Afghanistan's Catholic 'hidden believers' and the underreported work of the church

The news cycle in recent weeks has been dominated by the pullout in Afghanistan and the fallout that has taken place as a result of such a decision — especially the choice to remove most U.S. troops before evacuating American citizens and Afghans who worked with Western groups.

Much of the coverage has centered around the Taliban’s takeover and the tragic events unfolding at the Kabul airport. Meanwhile, others who are in danger — including Christians and members of other religious minorities — are in hiding.

I covered the 9/11 attacks in New York City that day. I can’t help but recall that morning with the 20th anniversary of those attacks approaching. The desperate actions of those stuck in the World Trade Center that day resulted in people jumping off those burning buildings. The very same thing happened just last week when Afghans looking to flee the Taliban grabbed onto military planes as they took off, only to fall out of the sky.

Those images served as a bookend to the U.S.’s involvement in Afghanistan. Rod Dreher, who covered the 9/11 attacks and was my colleague at the New York Post at the time, recently noted the following regarding the U.S.’s time in Afghanistan and the nation-building fiasco that took place:

We are such an unserious nation. I am a practicing Christian who hates the way Christians are treated in many Islamic countries. But I have enough common sense to know that it does not advance America’s national interest to give host countries the finger by displaying a symbol of Christianity to defy their local norms.

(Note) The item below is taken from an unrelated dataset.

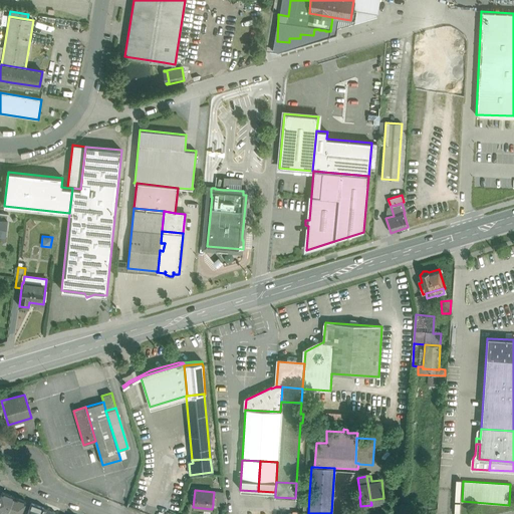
[(6,513),(14,497),(2,492),(0,497),(0,513),(6,513)]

This isn’t a post about the culture wars or what the U.S. did right and wrong in Afghanistan since 2002. I will let others do that. Instead, I want to place a spotlight on the important work of Christian groups across Afghanistan over the years, the little mention they have received by the secular press and how one recent story illustrates both the plight of Afghan refugees and how those who converted to Catholicism who now live outside the country have been crucial in helping people get out.

What has largely been viewed as a military operation until now is quickly turning into a humanitarian mission, one that may yet require some military support. Nonetheless, the major newspapers and cable channels in this country still largely cover the Afghan crisis through a political lens — like they do most subjects — and have largely underreported the work of the church.